Расскажу о двух встречах, которые особенно запомнились мне, вероятно, потому, что обе они какие-то очень уж итальянские.
Первая из них произошла на дороге из Рима в Альбано – живописный городок на берегу озера, место многочисленных экскурсий, куда по воскресеньям, кроме туристов, съезжаются в большом количестве и римляне, просто так, вырваться из города, отдохнуть, полюбоваться природой, подышать воздухом.

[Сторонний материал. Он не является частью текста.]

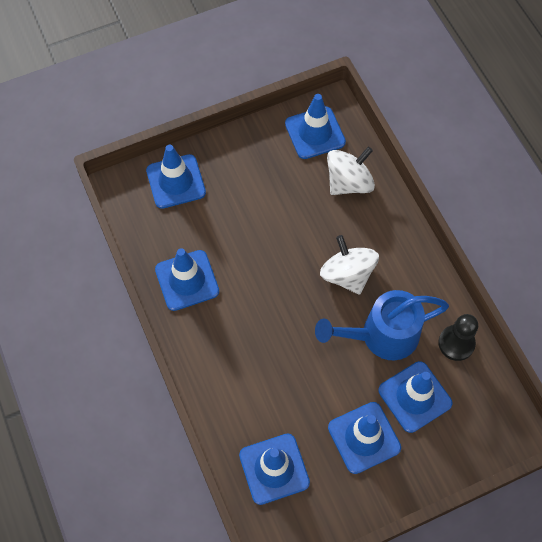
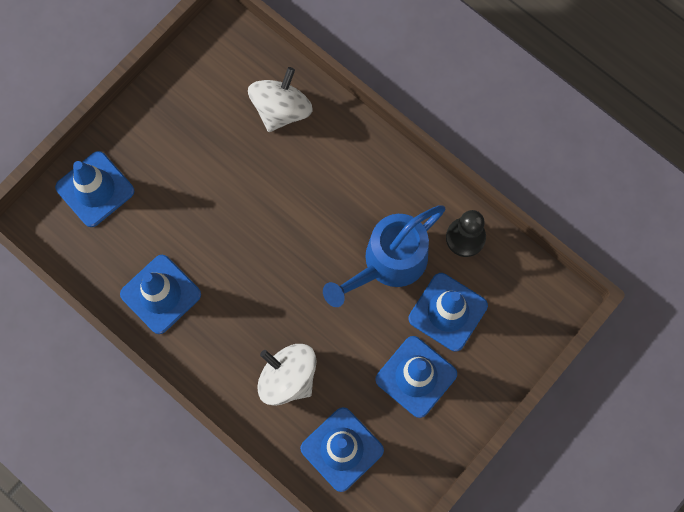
camera: 25 degrees left, 10 degrees up
(315, 133) = (220, 67): blue traffic cone -> none
(347, 274) = (325, 213): white spinning top -> white spinning top (288, 378)

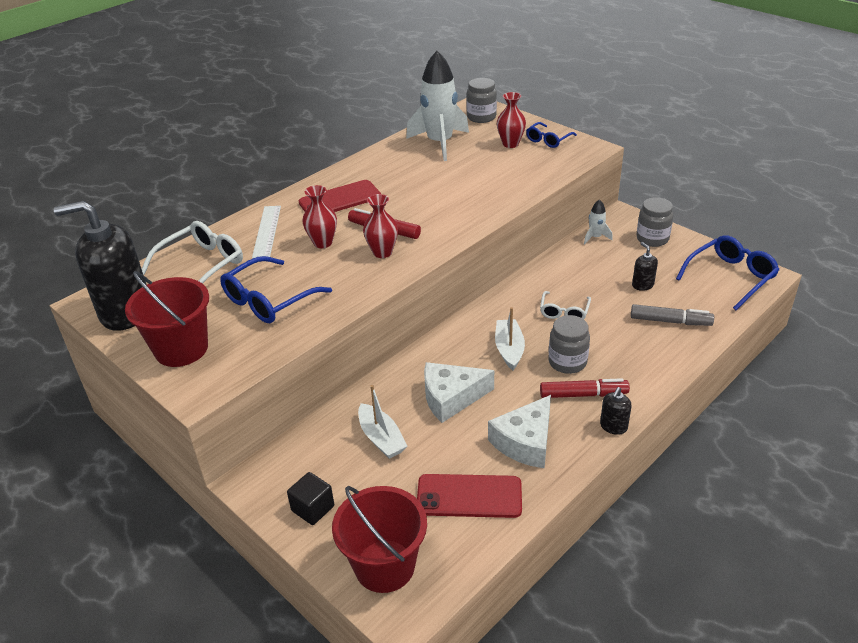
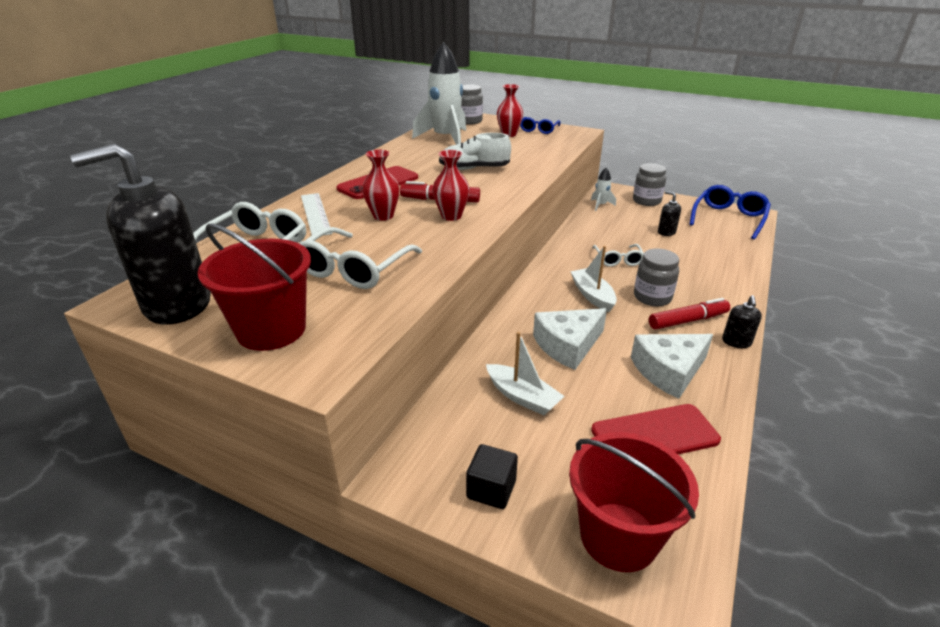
camera: 20 degrees left, 5 degrees down
(269, 300) = (354, 269): blue glasses -> white glasses
(441, 192) = (474, 169): none -> white shoe
(525, 442) = (669, 371): white cheese -> white cheese turned 45 degrees clockwise
(670, 321) = (711, 254): grey marker -> none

Заранее оговорюсь, что действующие лица этой маленькой истории, само собой разумеется, говорили по-итальянски – другими словами, я ничего или почти ничего не понимал из того, что они говорили. Но самые события и участники их были настолько выразительны, что общий ход происшедшего я уловил сразу, а позднее мои спутники помогли мне восстановить и словесную ткань этих событий.
Итак, в один из воскресных дней мы – я, переводчик Лев Михайлович и еще несколько человек из нашей советской колонии – поехали в Альбано. Поехали на двух машинах. Примерно через час одна из них испортилась. Началась обычная возня с мотором, поиски пропавшей искры, беганье куда-то за недостающим инструментом.
Кто-то предложил, пока тянется вся эта волынка, пройти по дороге вперед. Пошли. Метров через двести натолкнулись на хибарку, почти совсем скрытую зеленью. Оказалось, что это винный склад, довольно грязный и неуютный, но всем нам очень понравившийся. Вернее, не он, а само местоположение его – дорога здесь шла над крутым обрывом, а по другую сторону заросшей густым кустарником теснины, на еще более крутом каменистом обрыве, лепился небольшой городишко, названия которого никто из нас не знал.
Мы заказали вина. Хозяин – очень толстый, в широченных парусиновых брюках и рваной красной майке, сквозь которую пробивалась густая черная шерсть, а голова была голая, как бильярдный шар, – долго выяснял, какое вино нам нужно, потом принес его в двух больших, стеклянных кувшинах. Тут же возился с велосипедом долговязый парень с бельмом на глазу. Хозяин что-то ему крикнул, парень оторвался от велосипеда, скрылся в складе и через минуту вышел, неся четыре стакана, которые старательно вытирал собственной рубашкой.
Мы расположились на бочках у входа в сарай. Потягивая холодное кисленькое вино, любовались пейзажем – каменистым обрывом, громоздящимися друг на друга домиками с черепичными крышами и обязательной над всем этим колокольней. Парень возился со своим велосипедом. Хозяин куда-то исчез. Было тихо и мирно, только цикады без умолку звенели, совсем как у нас в Крыму.